Rentals in this area are strong. The area is growing in its prestige as a global vacation destination of choice. There are not a lot of hotels here and just the nature of tourism here leans towards the “destination” accommodation instead of the “bed” accommodation. By this I mean that visitors to the area seem to prefer having a multi-bedroom home, complete with kitchen and amenities that make the rental where they are staying a part of the stay. A pool is important. They may spend a day or days just hanging around the home.
Vacation rentals offer some enticing numbers. You’ve probably done a search on VRBO for the Dominical area. The homes here get a good penny for a weeks stay.
I think that long term rentals are the sleeper rental opportunity here. Most buyers are romanced by the high vacation rental numbers but fail to calculate the end-of-the-year numbers.
Comparison of short and long term renting:
Short term: your per-week price is considerably higher. Your maintenance and marketing costs are also higher, as is the hassle-factor. Your occupancy is lower.
Let’s say that you get $2,000 per week for your vacation rental home. To calculate a monthly on the same property, you’d end up somewhere close to the weekly. Let’s say $2,400 per month. Now calculate the costs associated with having the occupants change every week or 10 days – laundry, cleaning, re-stocking, administrative etc…
Occupancy rates vary depending on the property and the owners ability to market the property. I use the following and won’t argue with anyone that comes along with different numbers. This is just my take.

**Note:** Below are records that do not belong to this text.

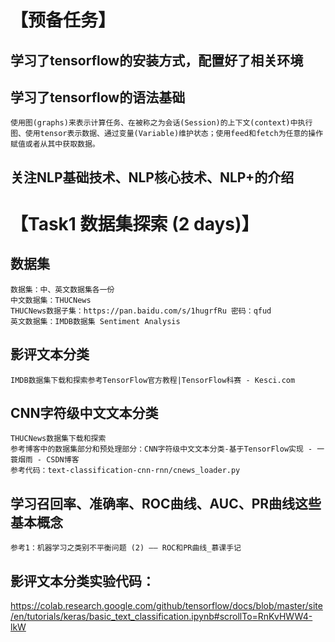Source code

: # 【预备任务】
## 学习了tensorflow的安装方式，配置好了相关环境
## 学习了tensorflow的语法基础
    使用图(graphs)来表示计算任务、在被称之为会话(Session)的上下文(context)中执行图、使用tensor表示数据、通过变量(Variable)维护状态；使用feed和fetch为任意的操作赋值或者从其中获取数据。
## 关注NLP基础技术、NLP核心技术、NLP+的介绍


# 【Task1 数据集探索 (2 days)】
## 数据集
    数据集：中、英文数据集各一份
    中文数据集：THUCNews
    THUCNews数据子集：https://pan.baidu.com/s/1hugrfRu 密码：qfud
    英文数据集：IMDB数据集 Sentiment Analysis
    
## 影评文本分类
    IMDB数据集下载和探索参考TensorFlow官方教程|TensorFlow科赛 - Kesci.com

## CNN字符级中文文本分类
    THUCNews数据集下载和探索
    参考博客中的数据集部分和预处理部分：CNN字符级中文文本分类-基于TensorFlow实现 - 一蓑烟雨 - CSDN博客
    参考代码：text-classification-cnn-rnn/cnews_loader.py 
    
## 学习召回率、准确率、ROC曲线、AUC、PR曲线这些基本概念
    参考1：机器学习之类别不平衡问题 (2) —— ROC和PR曲线_慕课手记
    
    
## 影评文本分类实验代码：
https://colab.research.google.com/github/tensorflow/docs/blob/master/site/en/tutorials/keras/basic_text_classification.ipynb#scrollTo=RnKvHWW4-lkW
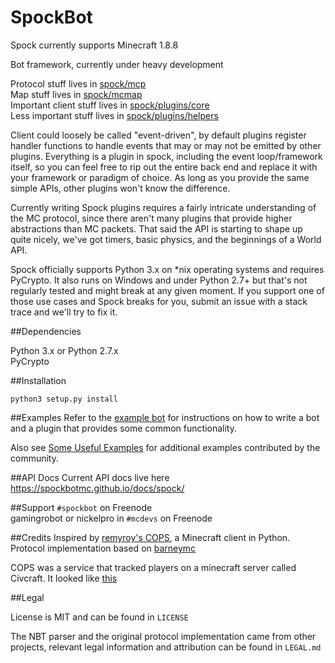 SpockBot
=====

Spock currently supports Minecraft 1.8.8


Bot framework, currently under heavy development

Protocol stuff lives in [spock/mcp](spock/mcp)  
Map stuff lives in [spock/mcmap](spock/mcmap)  
Important client stuff lives in [spock/plugins/core](spock/plugins/core)  
Less important stuff lives in [spock/plugins/helpers](spock/plugins/helpers)  

Client could loosely be called "event-driven", by default plugins register
handler functions to handle events that may or may not be emitted by other
plugins. Everything is a plugin in spock, including the event loop/framework
itself, so you can feel free to rip out the entire back end and replace it with
your framework or paradigm of choice. As long as you provide the same simple
APIs, other plugins won't know the difference.

Currently writing Spock plugins requires a fairly intricate understanding of the
MC protocol, since there aren't many plugins that provide higher abstractions
than MC packets. That said the API is starting to shape up quite nicely, we've
got timers, basic physics, and the beginnings of a World API.

Spock officially supports Python 3.x on \*nix operating systems and requires
PyCrypto. It also runs on Windows and under Python 2.7+ but that's not regularly
tested and might break at any given moment. If you support one of those use
cases and Spock breaks for you, submit an issue with a stack trace and we'll try
to fix it.

##Dependencies

Python 3.x or Python 2.7.x  
PyCrypto

##Installation

`python3 setup.py install`  

##Examples
Refer to the [example bot](examples/basic) for instructions on how to write a bot and a plugin that provides some common functionality.

Also see [Some Useful Examples](https://github.com/SpockBotMC/SpockBot-Contrib/tree/master/examples) for additional examples contributed by the community.

##API Docs
Current API docs live here https://spockbotmc.github.io/docs/spock/

##Support
`#spockbot` on Freenode  
gamingrobot or nickelpro in `#mcdevs` on Freenode

##Credits
Inspired by [remyroy's COPS](http://www.reddit.com/r/Civcraft/comments/13kwjm/introducing_the_cops_civcraft_online_player_status/),
a Minecraft client in Python. Protocol implementation based on [barneymc](https://github.com/barneygale/barneymc)

COPS was a service that tracked players on a minecraft server called Civcraft. It looked like [this](http://i.imgur.com/SR2qII5.jpg)

##Legal

License is MIT and can be found in `LICENSE`

The NBT parser and the original protocol implementation came from other projects,
relevant legal information and attribution can be found in `LEGAL.md`
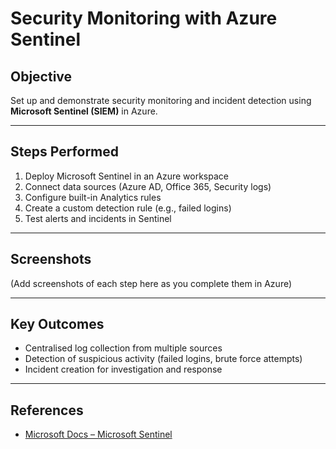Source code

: # Security Monitoring with Azure Sentinel  

## Objective  
Set up and demonstrate security monitoring and incident detection using **Microsoft Sentinel (SIEM)** in Azure.  

---

## Steps Performed  
1. Deploy Microsoft Sentinel in an Azure workspace  
2. Connect data sources (Azure AD, Office 365, Security logs)  
3. Configure built-in Analytics rules  
4. Create a custom detection rule (e.g., failed logins)  
5. Test alerts and incidents in Sentinel  

---

## Screenshots  
(Add screenshots of each step here as you complete them in Azure)  

---

## Key Outcomes  
- Centralised log collection from multiple sources  
- Detection of suspicious activity (failed logins, brute force attempts)  
- Incident creation for investigation and response  

---

## References  
- [Microsoft Docs – Microsoft Sentinel](https://learn.microsoft.com/en-us/azure/sentinel/)  
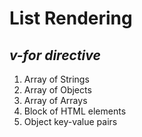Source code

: # List Rendering


## *v-for directive*
<ol>
  <li>Array of Strings</li>
  <li>Array of Objects</li>
  <li>Array of Arrays</li>
  <li>Block of HTML elements</li>
  <li>Object key-value pairs</li>
  

</ol>


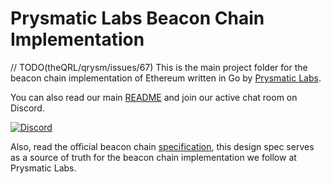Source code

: # Prysmatic Labs Beacon Chain Implementation

// TODO(theQRL/qrysm/issues/67)
This is the main project folder for the beacon chain implementation of Ethereum written in Go by [Prysmatic Labs](https://prysmaticlabs.com).

You can also read our main [README](https://github.com/theQRL/qrysm/blob/master/README.md) and join our active chat room on Discord.

[![Discord](https://user-images.githubusercontent.com/7288322/34471967-1df7808a-efbb-11e7-9088-ed0b04151291.png)](https://discord.gg/CTYGPUJ)

Also, read the official beacon chain [specification](https://github.com/ethereum/consensus-specs/blob/master/specs/phase0/beacon-chain.md), this design spec serves as a source of truth for the beacon chain implementation we follow at Prysmatic Labs.
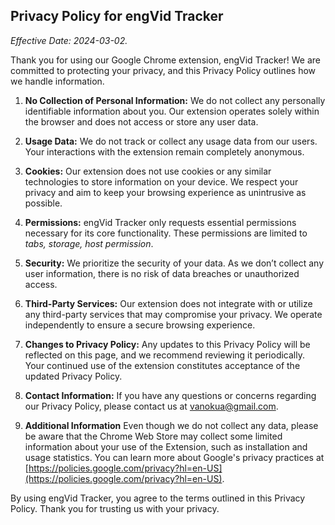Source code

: ## Privacy Policy for engVid Tracker

_Effective Date: 2024-03-02._

Thank you for using our Google Chrome extension, engVid Tracker! We are committed to protecting your privacy, and this Privacy Policy outlines how we handle information.

1. **No Collection of Personal Information:**
We do not collect any personally identifiable information about you. Our extension operates solely within the browser and does not access or store any user data.

2. **Usage Data:**
We do not track or collect any usage data from our users. Your interactions with the extension remain completely anonymous.

3. **Cookies:**
Our extension does not use cookies or any similar technologies to store information on your device. We respect your privacy and aim to keep your browsing experience as unintrusive as possible.

4. **Permissions:**
engVid Tracker only requests essential permissions necessary for its core functionality. These permissions are limited to _tabs, storage, host permission_.

5. **Security:**
We prioritize the security of your data. As we don’t collect any user information, there is no risk of data breaches or unauthorized access.

6. **Third-Party Services:**
Our extension does not integrate with or utilize any third-party services that may compromise your privacy. We operate independently to ensure a secure browsing experience.

7. **Changes to Privacy Policy:**
Any updates to this Privacy Policy will be reflected on this page, and we recommend reviewing it periodically. Your continued use of the extension constitutes acceptance of the updated Privacy Policy.

8. **Contact Information:**
If you have any questions or concerns regarding our Privacy Policy, please contact us at vanokua@gmail.com.

9. **Additional Information**
Even though we do not collect any data, please be aware that the Chrome Web Store may collect some limited information about your use of the Extension, such as installation and usage statistics. You can learn more about Google's privacy practices at [https://policies.google.com/privacy?hl=en-US](https://policies.google.com/privacy?hl=en-US).


By using engVid Tracker, you agree to the terms outlined in this Privacy Policy. Thank you for trusting us with your privacy.
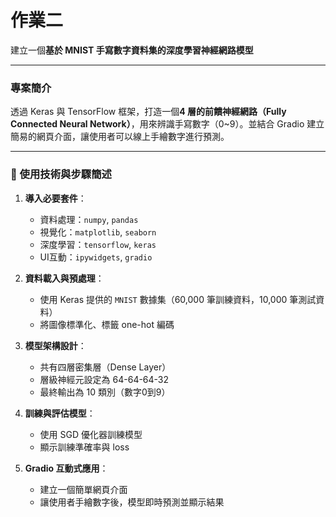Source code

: # 作業二


建立一個**基於 MNIST 手寫數字資料集的深度學習神經網路模型**

---

### 專案簡介

透過 Keras 與 TensorFlow 框架，打造一個**4 層的前饋神經網路（Fully Connected Neural Network）**，用來辨識手寫數字（0\~9）。並結合 Gradio 建立簡易的網頁介面，讓使用者可以線上手繪數字進行預測。

---

### 🔧 使用技術與步驟簡述

1. **導入必要套件**：

   * 資料處理：`numpy`, `pandas`
   * 視覺化：`matplotlib`, `seaborn`
   * 深度學習：`tensorflow`, `keras`
   * UI互動：`ipywidgets`, `gradio`

2. **資料載入與預處理**：

   * 使用 Keras 提供的 `MNIST` 數據集（60,000 筆訓練資料，10,000 筆測試資料）
   * 將圖像標準化、標籤 one-hot 編碼

3. **模型架構設計**：

   * 共有四層密集層（Dense Layer）
   * 層級神經元設定為 64-64-64-32
   * 最終輸出為 10 類別（數字0到9）

4. **訓練與評估模型**：

   * 使用 SGD 優化器訓練模型
   * 顯示訓練準確率與 loss

5. **Gradio 互動式應用**：

   * 建立一個簡單網頁介面
   * 讓使用者手繪數字後，模型即時預測並顯示結果
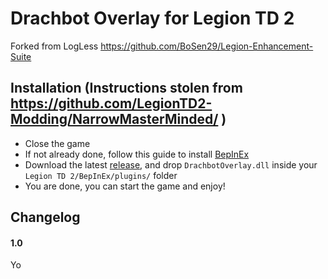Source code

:# Drachbot Overlay for Legion TD 2

Forked from LogLess https://github.com/BoSen29/Legion-Enhancement-Suite

## Installation (Instructions stolen from https://github.com/LegionTD2-Modding/NarrowMasterMinded/ )
- Close the game
- If not already done, follow this guide to install [BepInEx](https://github.com/LegionTD2-Modding/.github/wiki/Installation-of-BepInEx)
- Download the latest [release](https://github.com/BoSen29/UnitTracker/releases/latest), and drop `DrachbotOverlay.dll` inside your `Legion TD 2/BepInEx/plugins/` folder
- You are done, you can start the game and enjoy!

## Changelog
#### 1.0
Yo
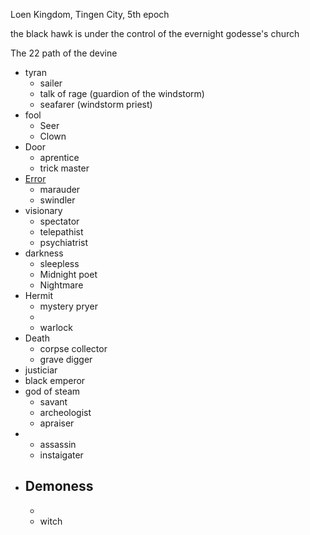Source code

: Loen Kingdom, Tingen City, 5th epoch

the black hawk is under the control of the evernight godesse's church

The 22 path of the devine
  * tyran 
    - sailer
    - talk of rage (guardion of the windstorm) 
    - seafarer (windstorm priest) 
  * fool
    - Seer 
    - Clown
  * Door
    - aprentice
    - trick master
  * [Error](Error)
    - marauder
    - swindler
  * visionary
    - spectator
    - telepathist
    - psychiatrist
  * darkness
    - sleepless
    - Midnight poet 
    - Nightmare 
  * Hermit
    - mystery pryer
    - 
    - warlock
  * Death
    - corpse collector
    - grave digger
  * justiciar
  * black emperor
  * god of steam
    - savant
    - archeologist
    - apraiser
  * 
    - assassin
    - instaigater
  * Demoness
    - 
    - 
    - witch
 
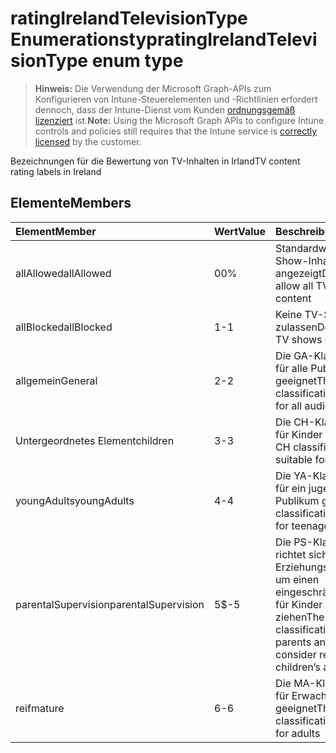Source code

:# <a name="ratingirelandtelevisiontype-enum-type"></a><span data-ttu-id="b05c9-101">ratingIrelandTelevisionType Enumerationstyp</span><span class="sxs-lookup"><span data-stu-id="b05c9-101">ratingIrelandTelevisionType enum type</span></span>

> <span data-ttu-id="b05c9-102">**Hinweis:** Die Verwendung der Microsoft Graph-APIs zum Konfigurieren von Intune-Steuerelementen und -Richtlinien erfordert dennoch, dass der Intune-Dienst vom Kunden [ordnungsgemäß lizenziert](https://go.microsoft.com/fwlink/?linkid=839381) ist.</span><span class="sxs-lookup"><span data-stu-id="b05c9-102">**Note:** Using the Microsoft Graph APIs to configure Intune controls and policies still requires that the Intune service is [correctly licensed](https://go.microsoft.com/fwlink/?linkid=839381) by the customer.</span></span>

<span data-ttu-id="b05c9-103">Bezeichnungen für die Bewertung von TV-Inhalten in Irland</span><span class="sxs-lookup"><span data-stu-id="b05c9-103">TV content rating labels in Ireland</span></span>
## <a name="members"></a><span data-ttu-id="b05c9-104">Elemente</span><span class="sxs-lookup"><span data-stu-id="b05c9-104">Members</span></span>
|<span data-ttu-id="b05c9-105">Element</span><span class="sxs-lookup"><span data-stu-id="b05c9-105">Member</span></span>|<span data-ttu-id="b05c9-106">Wert</span><span class="sxs-lookup"><span data-stu-id="b05c9-106">Value</span></span>|<span data-ttu-id="b05c9-107">Beschreibung</span><span class="sxs-lookup"><span data-stu-id="b05c9-107">Description</span></span>|
|:---|:---|:---|
|<span data-ttu-id="b05c9-108">allAllowed</span><span class="sxs-lookup"><span data-stu-id="b05c9-108">allAllowed</span></span>|<span data-ttu-id="b05c9-109">0</span><span class="sxs-lookup"><span data-stu-id="b05c9-109">0%</span></span>|<span data-ttu-id="b05c9-110">Standardwert, alle TV-Show-Inhalte werden angezeigt</span><span class="sxs-lookup"><span data-stu-id="b05c9-110">Default value, allow all TV shows content</span></span>|
|<span data-ttu-id="b05c9-111">allBlocked</span><span class="sxs-lookup"><span data-stu-id="b05c9-111">allBlocked</span></span>|<span data-ttu-id="b05c9-112">1</span><span class="sxs-lookup"><span data-stu-id="b05c9-112">-1</span></span>|<span data-ttu-id="b05c9-113">Keine TV-Show-Inhalte zulassen</span><span class="sxs-lookup"><span data-stu-id="b05c9-113">Do not allow any TV shows content</span></span>|
|<span data-ttu-id="b05c9-114">allgemein</span><span class="sxs-lookup"><span data-stu-id="b05c9-114">General</span></span>|<span data-ttu-id="b05c9-115">2</span><span class="sxs-lookup"><span data-stu-id="b05c9-115">-2</span></span>|<span data-ttu-id="b05c9-116">Die GA-Klassifizierung ist für alle Publikumsgruppen geeignet</span><span class="sxs-lookup"><span data-stu-id="b05c9-116">The GA classification is suitable for all audiences</span></span>|
|<span data-ttu-id="b05c9-117">Untergeordnetes Element</span><span class="sxs-lookup"><span data-stu-id="b05c9-117">children</span></span>|<span data-ttu-id="b05c9-118">3</span><span class="sxs-lookup"><span data-stu-id="b05c9-118">-3</span></span>|<span data-ttu-id="b05c9-119">Die CH-Klassifizierung ist für Kinder geeignet</span><span class="sxs-lookup"><span data-stu-id="b05c9-119">The CH classification is suitable for children</span></span>|
|<span data-ttu-id="b05c9-120">youngAdults</span><span class="sxs-lookup"><span data-stu-id="b05c9-120">youngAdults</span></span>|<span data-ttu-id="b05c9-121">4</span><span class="sxs-lookup"><span data-stu-id="b05c9-121">-4</span></span>|<span data-ttu-id="b05c9-122">Die YA-Klassifizierung ist für ein jugendliches Publikum geeignet</span><span class="sxs-lookup"><span data-stu-id="b05c9-122">The YA classification is suitable for teenage audience</span></span>|
|<span data-ttu-id="b05c9-123">parentalSupervision</span><span class="sxs-lookup"><span data-stu-id="b05c9-123">parentalSupervision</span></span>|<span data-ttu-id="b05c9-124">5</span><span class="sxs-lookup"><span data-stu-id="b05c9-124">$-5</span></span>|<span data-ttu-id="b05c9-125">Die PS-Klassifizierung richtet sich an Eltern und Erziehungsberechtigte, um einen eingeschränkten Zugriff für Kinder in Betracht zu ziehen</span><span class="sxs-lookup"><span data-stu-id="b05c9-125">The PS classification invites parents and guardians to consider restriction children’s access</span></span>|
|<span data-ttu-id="b05c9-126">reif</span><span class="sxs-lookup"><span data-stu-id="b05c9-126">mature</span></span>|<span data-ttu-id="b05c9-127">6</span><span class="sxs-lookup"><span data-stu-id="b05c9-127">-6</span></span>|<span data-ttu-id="b05c9-128">Die MA-Klassifizierung ist für Erwachsene geeignet</span><span class="sxs-lookup"><span data-stu-id="b05c9-128">The MA classification is suitable for adults</span></span>|









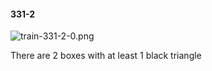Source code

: #### 331-2
![train-331-2-0.png](https://github.com/lil-lab/nlvr/raw/master/nlvr/train/images/79/train-331-2-0.png "train-331-2-0.png")

There are 2 boxes with at least 1 black triangle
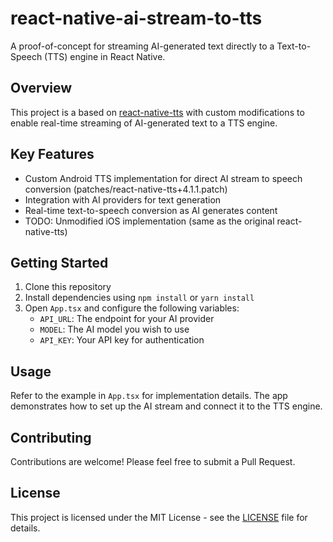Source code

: # react-native-ai-stream-to-tts

A proof-of-concept for streaming AI-generated text directly to a Text-to-Speech (TTS) engine in React Native.

## Overview

This project is a based on [react-native-tts](https://github.com/ak1394/react-native-tts) with custom modifications to enable real-time streaming of AI-generated text to a TTS engine.

## Key Features

- Custom Android TTS implementation for direct AI stream to speech conversion (patches/react-native-tts+4.1.1.patch)
- Integration with AI providers for text generation
- Real-time text-to-speech conversion as AI generates content
- TODO: Unmodified iOS implementation (same as the original react-native-tts)

## Getting Started

1. Clone this repository
2. Install dependencies using `npm install` or `yarn install`
3. Open `App.tsx` and configure the following variables:
   - `API_URL`: The endpoint for your AI provider
   - `MODEL`: The AI model you wish to use
   - `API_KEY`: Your API key for authentication

## Usage

Refer to the example in `App.tsx` for implementation details. The app demonstrates how to set up the AI stream and connect it to the TTS engine.

## Contributing

Contributions are welcome! Please feel free to submit a Pull Request.

## License

This project is licensed under the MIT License - see the [LICENSE](LICENSE) file for details.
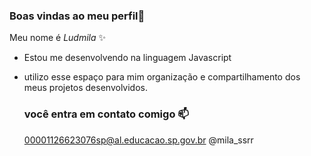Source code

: ### Boas vindas ao meu perfil💙

Meu nome é _Ludmila_ ✨

- Estou me desenvolvendo na linguagem Javascript
- utilizo esse espaço para mim organização e compartilhamento dos meus projetos desenvolvidos.


  ### você entra em contato comigo 📫

  00001126623076sp@al.educacao.sp.gov.br
  @mila_ssrr
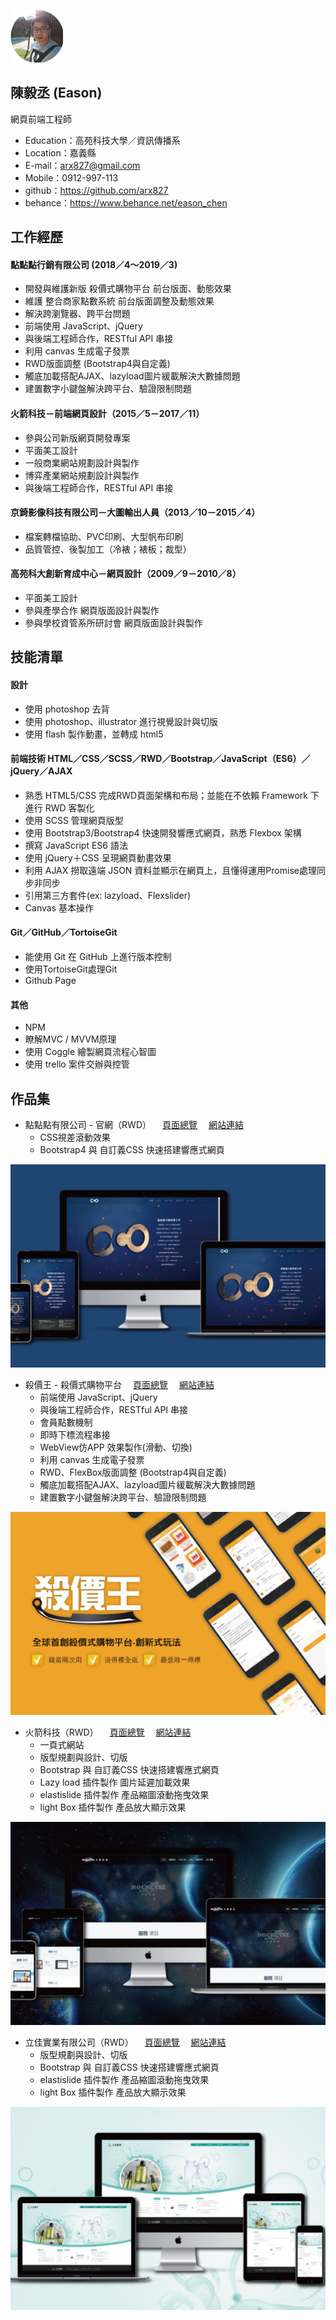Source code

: ![image](user-1.png)
## 陳毅丞 (Eason)
 網頁前端工程師
 - Education：高苑科技大學／資訊傳播系
 - Location：嘉義縣
 - E-mail：arx827@gmail.com
 - Mobile：0912-997-113
 - github：https://github.com/arx827
 - behance：https://www.behance.net/eason_chen

## 工作經歷

#### 點點點行銷有限公司 (2018／4～2019／3)
 * 開發與維護新版  殺價式購物平台  前台版面、動態效果
 * 維護  整合商家點數系統  前台版面調整及動態效果
 * 解決跨瀏覽器、跨平台問題
 * 前端使用  JavaScript、jQuery
 * 與後端工程師合作，RESTful  API  串接
 * 利用  canvas  生成電子發票
 * RWD版面調整  (Bootstrap4與自定義)
 * 觸底加載搭配AJAX、lazyload圖片緩載解決大數據問題
 * 建置數字小鍵盤解決跨平台、驗證限制問題

#### 火箭科技－前端網頁設計（2015／5－2017／11）
 * 參與公司新版網頁開發專案
 * 平面美工設計
 * 一般商業網站規劃設計與製作
 * 博弈產業網站規劃設計與製作
 * 與後端工程師合作，RESTful API 串接
 
#### 京錡影像科技有限公司－大圖輸出人員（2013／10－2015／4）
 * 檔案轉檔協助、PVC印刷、大型帆布印刷
 * 品質管控、後製加工（冷裱；裱板；裁型）

#### 高苑科大創新育成中心－網頁設計（2009／9－2010／8）
 * 平面美工設計
 * 參與產學合作  網頁版面設計與製作
 * 參與學校資管系所研討會  網頁版面設計與製作


## 技能清單

#### 設計
 * 使用 photoshop 去背
 * 使用 photoshop、illustrator 進行視覺設計與切版
 * 使用 flash 製作動畫，並轉成 html5
 
#### 前端技術 HTML／CSS／SCSS／RWD／Bootstrap／JavaScript（ES6）／jQuery／AJAX
 * 熟悉 HTML5/CSS 完成RWD頁面架構和布局；並能在不依賴 Framework 下進行 RWD 客製化
 * 使用 SCSS 管理網頁版型
 * 使用 Bootstrap3/Bootstrap4 快速開發響應式網頁，熟悉 Flexbox 架構
 * 撰寫 JavaScript ES6 語法
 * 使用 jQuery＋CSS 呈現網頁動畫效果
 * 利用 AJAX 撈取遠端 JSON 資料並顯示在網頁上，且懂得運用Promise處理同步非同步
 * 引用第三方套件(ex: lazyload、Flexslider)
 * Canvas 基本操作

#### Git／GitHub／TortoiseGit
 * 能使用 Git 在 GitHub 上進行版本控制
 * 使用TortoiseGit處理Git
 * Github Page

#### 其他
 * NPM
 * 瞭解MVC / MVVM原理
 * 使用 Coggle 繪製網頁流程心智圖
 * 使用 trello 案件交辦與控管
 
 
## 作品集 
- 點點點有限公司 - 官網（RWD）
　<a href="https://www.behance.net/gallery/77936247/_" target="_blank">頁面總覽</a>
　<a href="http://www.diandiandian.com.tw/index.php" target="_blank">網站連結</a>
  - CSS視差滾動效果
  - Bootstrap4 與 自訂義CSS 快速搭建響應式網頁
  
![](/pic3.jpg)


- 殺價王 - 殺價式購物平台
　<a href="https://www.behance.net/gallery/77946123/_" target="_blank">頁面總覽</a>
　<a href="http://www.saja.com.tw/site/" target="_blank">網站連結</a>
  - 前端使用 JavaScript、jQuery
  - 與後端工程師合作，RESTful API 串接
  - 會員點數機制
  - 即時下標流程串接
  - WebView仿APP 效果製作(滑動、切換)
  - 利用 canvas 生成電子發票
  - RWD、FlexBox版面調整 (Bootstrap4與自定義)
  - 觸底加載搭配AJAX、lazyload圖片緩載解決大數據問題
  - 建置數字小鍵盤解決跨平台、驗證限制問題
  
![](/pic4.jpg)


- 火箭科技（RWD）
　<a href="https://www.behance.net/gallery/77931953/_" target="_blank">頁面總覽</a>
　<a href="https://eason.neocities.org/rocketsz/" target="_blank">網站連結</a>
  - 一頁式網站
  - 版型規劃與設計、切版
  - Bootstrap 與 自訂義CSS 快速搭建響應式網頁
  - Lazy load 插件製作 圖片延遲加載效果
  - elastislide 插件製作 產品縮圖滾動拖曳效果
  - light Box 插件製作 產品放大顯示效果

![](/pic1.jpg)


- 立佳實業有限公司（RWD）
　<a href="https://www.behance.net/gallery/77958849/_" target="_blank">頁面總覽</a>
　<a href="https://eason.neocities.org/li_chia/tw/index.html" target="_blank">網站連結</a>
  - 版型規劃與設計、切版
  - Bootstrap 與 自訂義CSS 快速搭建響應式網頁
  - elastislide 插件製作 產品縮圖滾動拖曳效果
  - light Box 插件製作 產品放大顯示效果

![](/pic2.jpg)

First year short term, shoot for 35%. The next couple of years your objective is 50%. Some reach 60% and higher with an exceptional property and exceptional marketing and probably years of history.
Long term, you’re looking at 100% occupancy and the costs are very reduced when compared to the short term.
Take the above scenario as a loose guide only. Look at what your money costs you, your level of investment, and what you need in order to have the property cover itself.
There are times of the year when there aren’t enough beds in the area to accommodate the demand, and there are times of the year when there unoccupied beds.
Any input and guidance would be greatly appreciated!
Thanks for reaching out to me. I appreciate the confidence and I hope this helps.
I may post an edited version of this e-mail to my blog as I think that you address concerns that many others have as well.
Please keep me in the loop as I’d love to know what you decide to do and how it turns out. And of course, if I can be of assistance with your real estate concerns, I’m available.
The above e-mail was written in January of 2016. Many of the statements regarding current property values have proven to be accurate and what I like to call a rational market prevails. Also, my estimates on occupancy percentages remain as stated.